LIFE Shoots Old-School College Hoops

Art Rickerby—Time & Life Pictures/Getty Images
Art Rickerby—Time & Life Pictures/Getty Images
Pete Maravich (LSU) fires off a fade-away jumper against Alabama in 1969.

The college experience — the fads; the controversies; the ever-changing expectations of students, parents and faculty members; and especially the sports — that experience was always a central element of LIFE’s stated mission to “see the world.” And with the (utterly unsurprising) exception of football, no other college sport captured the magazine’s attention quite like basketball.

Ralph Vaughn, USC Trojans, Jan. 15, 1940, cover of LIFE

Ralph Vaughn, USC Trojans, 1940

Here, presents a gallery of photographs from the ’40s, ’50s and ’60s featuring college legends (Lew Alcindor, a.k.a, Kareem Abdul-Jabbar; Oscar Robertson; Pete Maravich; Wilt Chamberlain; Bob Cousy; Jerry Lucas) as well as other players who made brief splashes in their time and then — like so many athletes, great and small — quietly faded from the public’s view.
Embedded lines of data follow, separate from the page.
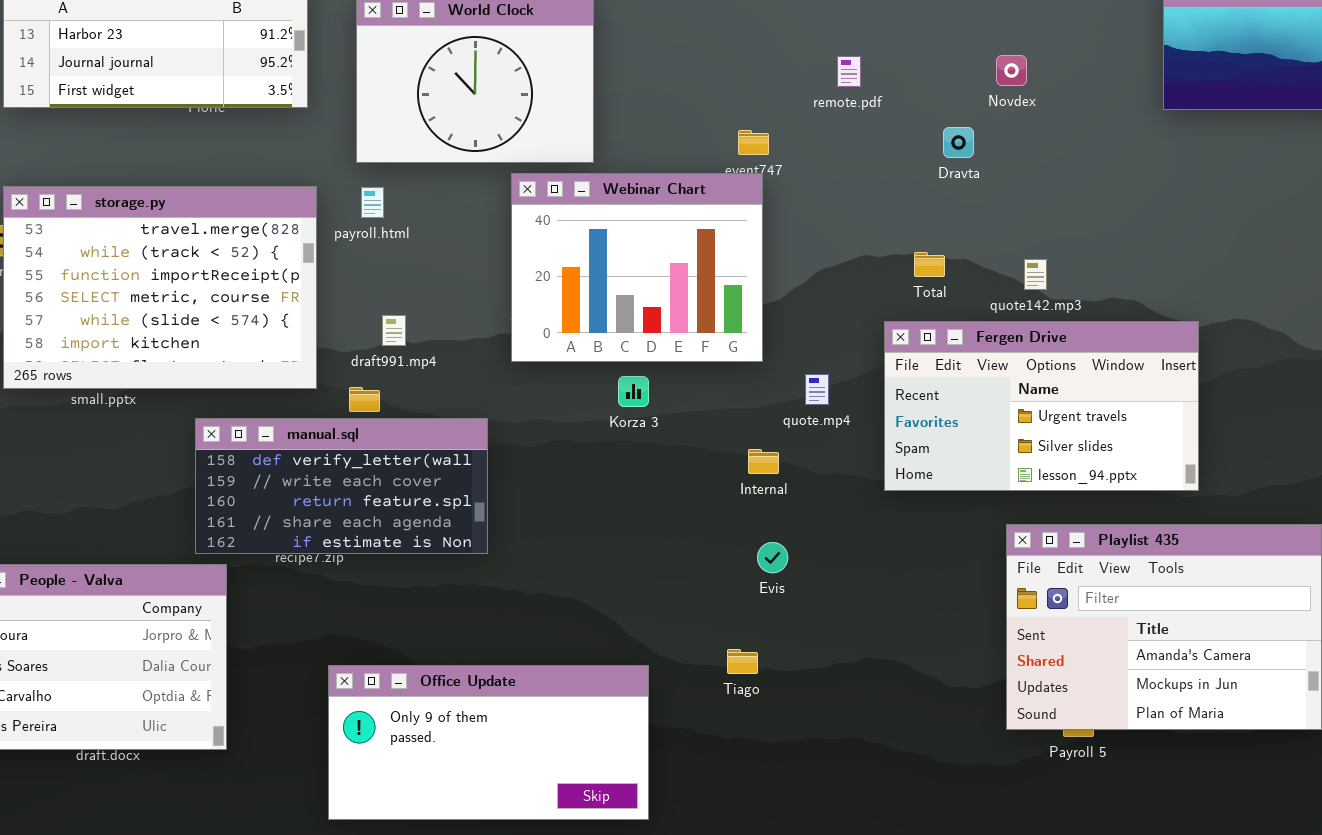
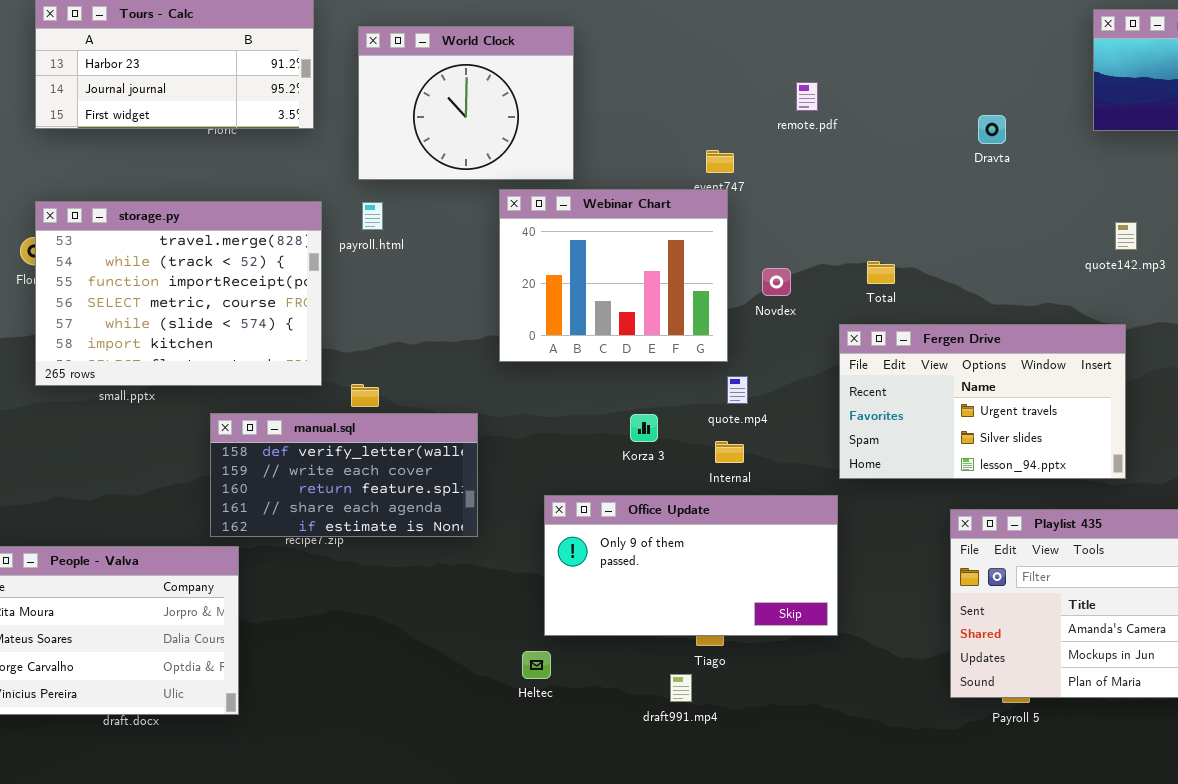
Novdex: [996,55,1027,86] -> [762,268,791,296], moved
Dravta: [943,127,974,158] -> [978,115,1006,144], moved
quote142.mp3: [1024,259,1047,290] -> [1115,222,1137,250], moved
draft991.mp4: [382,315,406,346] -> [670,674,692,702], moved
quote.mp4: [805,374,829,405] -> [727,376,748,404], moved
Korza 3: [618,376,649,407] -> [630,414,658,442], moved
Office Update: [328,665,649,820] -> [544,495,838,636], moved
A prime example of the latter, albeit with a far more interesting story than most: Yale’s Tony Lavelli (see slide #7 in this gallery), a terrific 6′ 3″ forward in the late 1940s who scored close to 2,000 points as an Eli and graduated as the fourth highest-scorer in college history. (Note: He’s no longer in the all-time top 30.) Lavelli was selected as the Boston Celtics’ first pick in the 1949 draft. But as music was his true passion and he had hoped to study at Julliard in New York, Lavelli agreed to sign with Boston on one, unusual condition: that the Celtics pay him an extra $125 per game to play his beloved accordion at half-time at the old Boston Garden.

Lavelli played two years of pro ball, but ultimately returned to his first love, going on to a long career as a performer and songwriter.